Dopo i Powerhouse Four, nel 1956, e i Blues Syndacate, nel 1962, Mayall fonda i suoi Bluebreakers, che nel 1963, dal Marquee Club di Londra (con al basso John McVie, futuro Fleetwood Mac) arrivano a far da spalla a John Lee Hooker. La Decca li mette per breve tempo sotto contratto per ‘Crocodile Walk’, singolo e relativo album live dallo scarso riscontro, riprendendoseli nel 1966 per ‘Blues Breaker with Eric Clapton’, disco all’insegna del Chicago blues e al tempo stesso esordio come cantante solista di Clapton che in ‘Ramblin’ On My Mind’ si produce in uno dei suoi tributi a Robert Johnson. Ma all’oscuro di Mayall, che dalla critica britannica deve ingoiare l’idea che il disco della sua consacrazione si debba alla presenza di Clapton, Slowhand è già promesso sposo ai Cream di Jack Bruce e Ginger Baker. Al suo posto arriverà Peter Green, altro futuro Fleetwood Mac, per un vai e vieni da e per i Bluebreakers che sa di ‘collettivo’. Dopo Green sarà la volta di Mick Taylor, che nel 1969 sostituirà il defunto Brian Jones nei Rolling Stones dopo una manciata di album da Top 10: l’ultimo della serie, ‘Bare Wires’ (1968), chiude temporaneamente l’era John Mayall’s Bluesbreakers, nome usato dal 1963 al 1970 e riproposto nel 1985 per ‘Return of the Bluesbreakers’, con gli originari McVie e Colin Allen, featuring Taylor. Nella lunga parentesi non Bluesbreakers, oltre a mettersi in salvo dall’incendio della propria casa (anno 1979, il musicista perde 25 anni di diari personali e una preziosa collezione di pornografia vintage), Mayall porta avanti la missione di diffondere il black blues, ma aprendo a momenti acustici (‘Back To the Roots’, 1971, album in cui ritrova Clapton) e altri di jazz e R&B. Discograficamente, i Novanta si distinguono per gli album ‘Wake Up Call’ (1993) e ‘Spinning Coin’ (1995).

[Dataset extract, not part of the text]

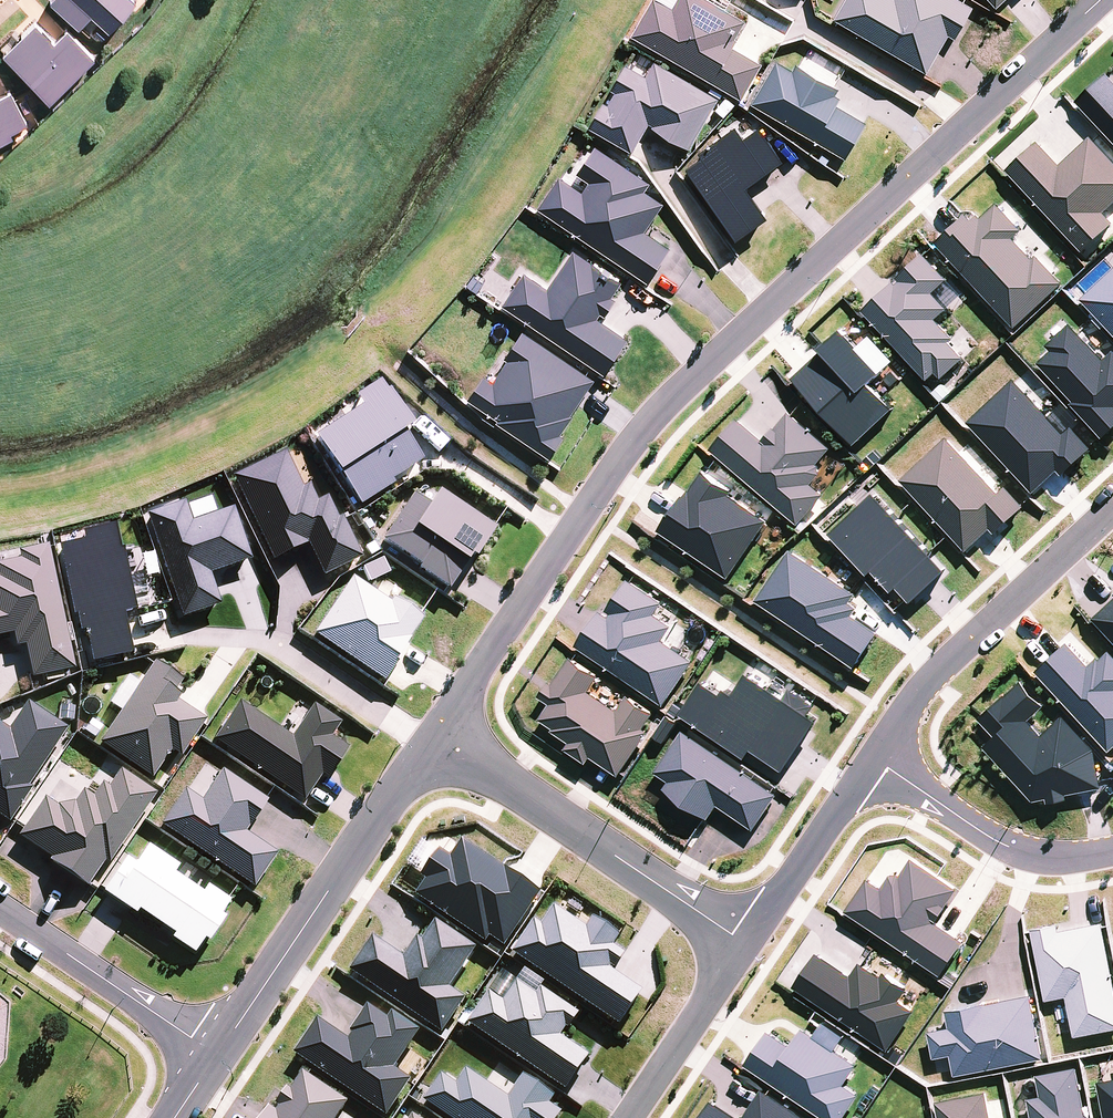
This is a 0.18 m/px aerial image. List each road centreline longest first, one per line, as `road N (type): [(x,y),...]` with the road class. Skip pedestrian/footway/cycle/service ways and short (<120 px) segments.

Tra riunioni e dismissioni, molti dei Bluesbreakers convergono nel 2001 per i quarant’anni di carriera di Mayall – da cui il celebrativo ‘Along for the Ride’, con ospiti illustri (Chris Rea, Steve Cropper, Jeff Healey, Steve Miller) –, e nel 2003 per i suoi settant’anni, alla Liverpool Arena con Clapton e Taylor, da cui il dvd. L’ultima dismissione risale al 2008; l’ultimo album di Mayall è del 2022, ‘The Sun is Shining Down’.

Faro (fari)

Dal 2005 John Mayall è Ufficiale dell’Ordine dell’Impero britannico. La Rock and Roll Hall of Fame lo aveva voluto tra i suoi imprescindibili membri giusto quest’anno. Nel 2015 l’artista si era raccontato nell’autobiografia ‘The Blues Crusader’: “In un certo senso sono ancora un outsider”, dichiarava in quei giorni al magazine Blues Blast parlando della lunga lontananza dalle alte classifiche: “Mi diverto a suonare, situazione che può risultare invidiabile perché chi fa parte di band di grande successo a volte resta bloccato dalla fama e non può improvvisare ed esplorare”.

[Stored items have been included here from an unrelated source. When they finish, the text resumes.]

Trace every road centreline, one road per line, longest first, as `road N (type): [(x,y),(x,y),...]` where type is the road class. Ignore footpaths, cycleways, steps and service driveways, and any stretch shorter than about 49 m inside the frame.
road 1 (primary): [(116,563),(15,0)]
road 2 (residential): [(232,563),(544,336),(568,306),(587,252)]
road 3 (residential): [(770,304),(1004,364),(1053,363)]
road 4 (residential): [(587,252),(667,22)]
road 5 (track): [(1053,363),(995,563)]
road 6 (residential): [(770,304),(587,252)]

‘The Blues Crusader’ è la storia di un talent scout che ha aperto la strada a molte giovani stelle, alcune delle quali sono ora il faro che Mayall fu per loro. Una di queste, nelle ultime ore, lo ricorda così: “Voglio ringraziarti per avermi salvato dall’oblio quando a diciott’anni avrei voluto lasciare la musica”, dice l’oggi 79enne Eric Clapton, che apre e chiude il nostro ricordo. “John mi ha insegnato la tecnica, la voglia di suonare la musica che amo ascoltando le motivazioni interne, senza pressioni esterne. Gli devo la mia ricerca, fatta in casa sua, sul Chicago blues del quale era profondo conoscitore, e l’aver suonato con la sua band”. E ancora, con ironia british: “John è stato il mio mentore: io in cambio gli ho mostrato quanto divertente fosse bere, a lui che era un padre di famiglia. Mi mancherà, spero di incontrarlo dall’altra parte. Ci vediamo presto, ma ‘non adesso’, come si dice nel ‘Gladiatore’. Che Dio ti benedica, e grazie”.